There are two primary risk areas that should be top of mind for drug manufacturers:
- The first is in maintaining the requisite independence and separation from the charities. The government has been investigating a conduit theory of liability, meaning that the charity cannot just be a conduit for the manufacturer to get funding directly to its patients. In order to steer clear of the Anti-Kickback Statute, manufacturers need to make sure they follow OIG guidance on the level of permissible interaction and communication between manufacturer donors and charity organizations.
- The second risk area relates to data and the use of data. OIG guidance allows manufacturers to receive aggregate, non-patient specific data from charities, but in this world of big data, there are countless other sources of data that could allow a manufacturer inadvertently to run afoul of OIG’s restrictions on what drug manufacturer donors may know about how their money is being used by a charity.
So, for manufacturers, in this enforcement environment, what questions should you be asking?
- First, are you making donations to charitable organizations? And if you are, who's involved in the process? Who is having communications with the charity? Who's having input into the amount of funding that's provided? And, are all of the people involved sufficiently independent and trained on the relevant OIG guidance?
- Second, do you know what your company is getting in exchange for its donation? Does it include data? And if so, what kind of data? Who has access to the data, and how are they using it? And, what data is being used to determine how much to donate and when to donate?

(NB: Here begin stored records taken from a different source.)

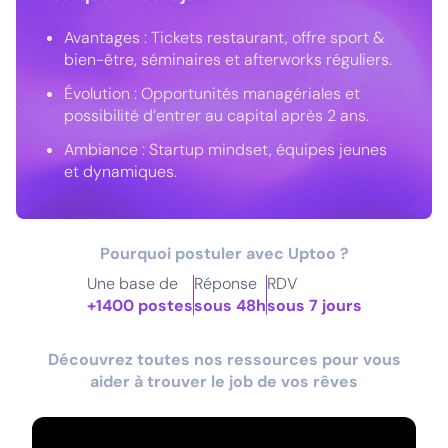
Avantages : Tickets restaurant, offre sport &
bien-être, séminaires et afterworks réguliers.
Évolution : Opportunités managériales et
possibilité d’entrer au capital après 2 ans.
Ambiance : Startup mindset, équipes jeunes
et dynamiques.
Pourquoi postuler avec Uptoo ?
Une base de
Réponse
RDV
+1400 postes
sous 48h
sous 7 jours
Découvrez toutes nos ressources pour vous
aider à trouver le job de vos rêves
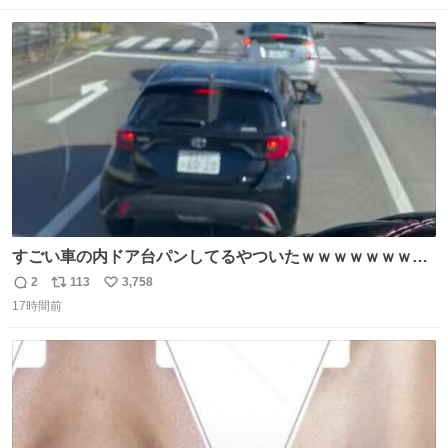
数
ス
ね
ト
数
数
すごい車の内ドア台パンしてるやついたｗｗｗｗｗｗｗｗ
ｗｗｗｗｗｗ
2
113
3,758
返
リ
い
17時間前
信
ポ
い
数
ス
ね
ト
数
数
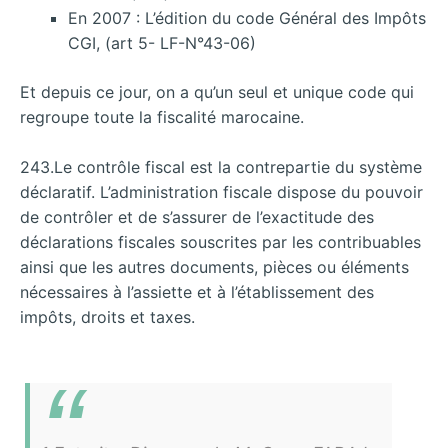
En 2007 : L’édition du code Général des Impôts
CGI, (art 5- LF-N°43-06)
Et depuis ce jour, on a qu’un seul et unique code qui
regroupe toute la fiscalité marocaine.
243.Le contrôle fiscal est la contrepartie du système
déclaratif. L’administration fiscale dispose du pouvoir
de contrôler et de s’assurer de l’exactitude des
déclarations fiscales souscrites par les contribuables
ainsi que les autres documents, pièces ou éléments
nécessaires à l’assiette et à l’établissement des
impôts, droits et taxes.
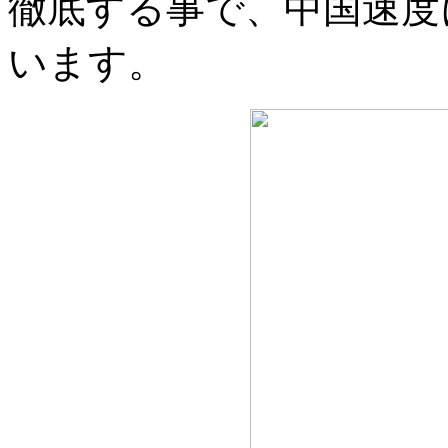
徹底する事で、中国速度
います。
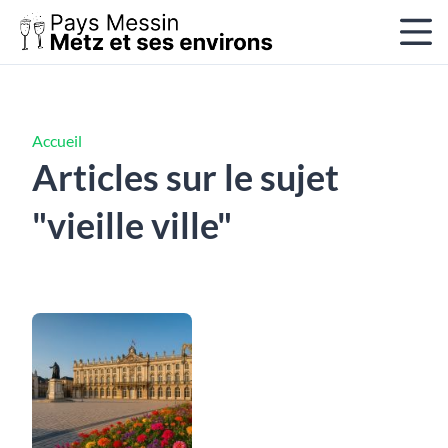
Accueil
Articles sur le sujet
"vieille ville"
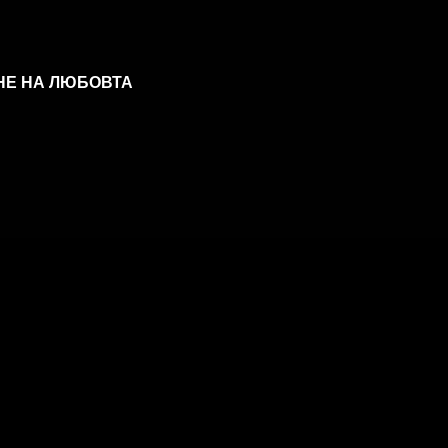
НЕ НА ЛЮБОВТА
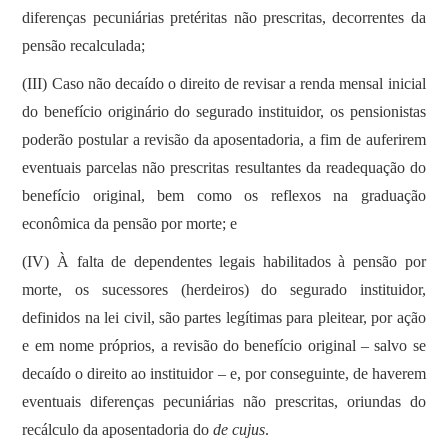
diferenças pecuniárias pretéritas não prescritas, decorrentes da
pensão recalculada;
(III) Caso não decaído o direito de revisar a renda mensal inicial
do benefício originário do segurado instituidor, os pensionistas
poderão postular a revisão da aposentadoria, a fim de auferirem
eventuais parcelas não prescritas resultantes da readequação do
benefício original, bem como os reflexos na graduação
econômica da pensão por morte; e
(IV) À falta de dependentes legais habilitados à pensão por
morte, os sucessores (herdeiros) do segurado instituidor,
definidos na lei civil, são partes legítimas para pleitear, por ação
e em nome próprios, a revisão do benefício original – salvo se
decaído o direito ao instituidor – e, por conseguinte, de haverem
eventuais diferenças pecuniárias não prescritas, oriundas do
recálculo da aposentadoria do
de cujus
.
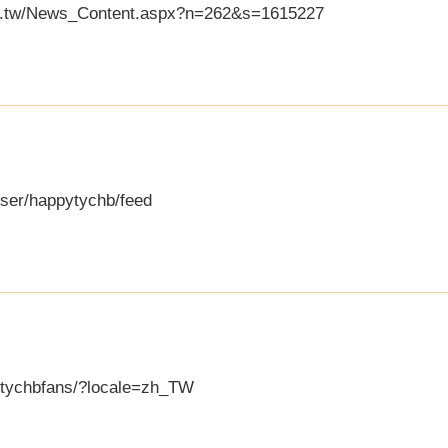
gov.tw/News_Content.aspx?n=262&s=1615227
ser/happytychb/feed
/tychbfans/?locale=zh_TW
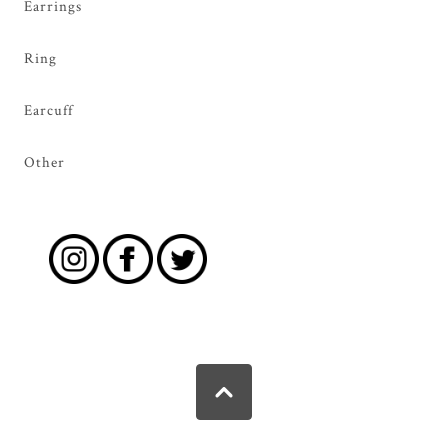
Earrings
Ring
Earcuff
Other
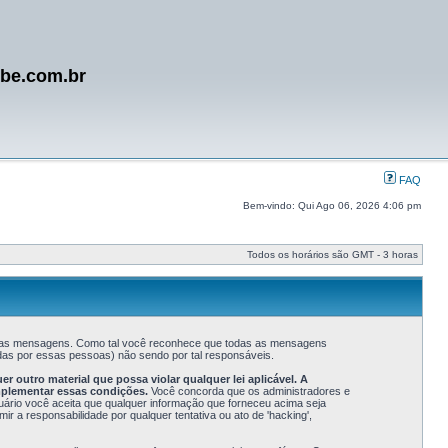
ube.com.br
FAQ
Bem-vindo: Qui Ago 06, 2026 4:06 pm
Todos os horários são GMT - 3 horas
s suas mensagens. Como tal você reconhece que todas as mensagens
as por essas pessoas) não sendo por tal responsáveis.
outro material que possa violar qualquer lei aplicável. A
mplementar essas condições.
Você concorda que os administradores e
suário você aceita que qualquer informação que forneceu acima seja
a responsabilidade por qualquer tentativa ou ato de 'hacking',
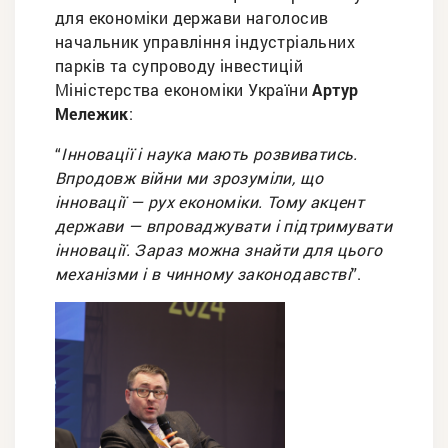
для економіки держави наголосив
начальник управління індустріальних
парків та супроводу інвестицій
Міністерства економіки України
Артур
Мележик
:
“
Інновації і наука мають розвиватись.
Впродовж війни ми зрозуміли, що
інновації — рух економіки. Тому акцент
держави — впроваджувати і підтримувати
інновації. Зараз можна знайти для цього
механізми і в чинному законодавстві
”.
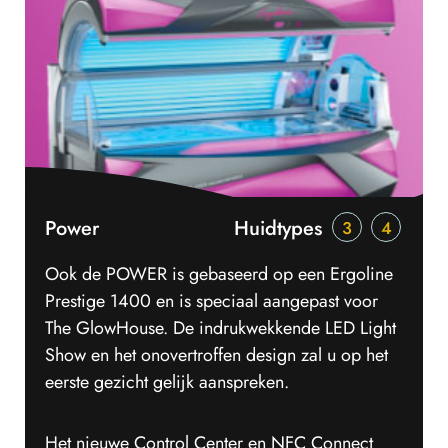
Power
Huidtypes
3
4
Ook de POWER is gebaseerd op een Ergoline
Prestige 1400 en is speciaal aangepast voor
The GlowHouse. De indrukwekkende LED Light
Show en het onovertroffen design zal u op het
eerste gezicht gelijk aanspreken.
Het nieuwe Control Center en NFC Connect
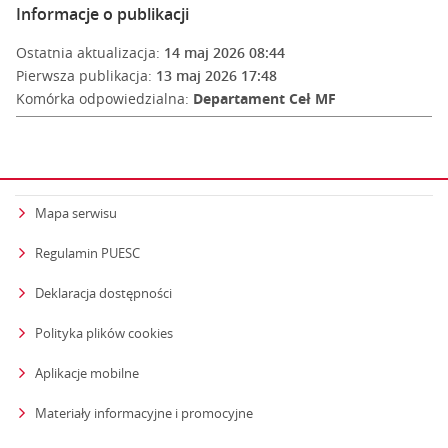
Informacje o publikacji
Ostatnia aktualizacja:
14 maj 2026 08:44
Pierwsza publikacja:
13 maj 2026 17:48
Komórka odpowiedzialna:
Departament Ceł MF
Mapa serwisu
Regulamin PUESC
Deklaracja dostępności
Polityka plików cookies
Aplikacje mobilne
Materiały informacyjne i promocyjne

Several recent False Claims Act settlements on this issue have involved Corporate Integrity Agreements, or CIAs, which contain the most recent and updated views from the OIG on the kinds of controls and monitoring that need to be in place to stay within the bounds of their guidance. The bottom line is that it is possible to continue to donate to these charities, which play a very important role in expanding patient access. Just be sure you're asking the right questions, and putting proper training and guardrails in place.